Goodloe turned to the experts at True Mfg. to specify the equipment for The Green. Cold storage plays an important role,” Goodloe says. The kitchen utilizes a two-door cooler/freezer in lieu of a walk-in to save space.
The Bar and Lounge: Creating Atmosphere
While the kitchen provides the food, the bar and lounge provide the atmosphere that makes The Green a social destination. The bar is equipped with three cocktail stations each with the ability to pour draft beer and cocktails in addition to serving bottled wine and champagne.
“Draft cocktails are a popular item, and Boelter designed the space and provided the equipment we needed to make this a feature of The Green’s bar,” Barry says. The Green’s mixologist creates cocktails by the batch, which are then served through a special keg from Boelter with a fan running constantly to keep the drinks mixed. “Having draft cocktails sets our bar apart from the competition, while helping control costs by not having to staff multiple trained bartenders,” Barry says.
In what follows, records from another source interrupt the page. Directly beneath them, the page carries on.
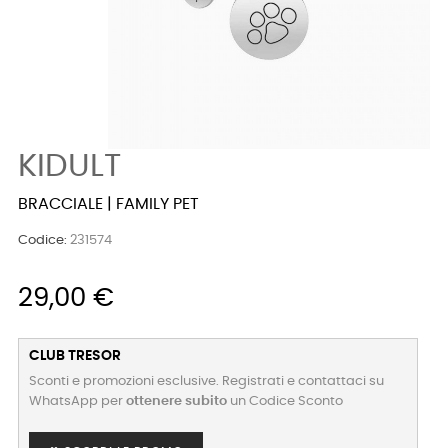
KIDULT
BRACCIALE | FAMILY PET
Codice:
231574
29,00 €
CLUB TRESOR
Sconti e promozioni esclusive. Registrati e contattaci su
WhatsApp per
ottenere subito
un Codice Sconto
Opening in August 2022, The Green serves as a unique new golf experience in downtown Chicago, but thanks to the foresight of Barry and Ptacin and the expertise of the Boelter team, the design is scalable for expansion. “Finding usable, appropriate real estate can be challenging in urban areas, but this creative approach and design helps give our concept the ability to go almost anywhere,” Barry says.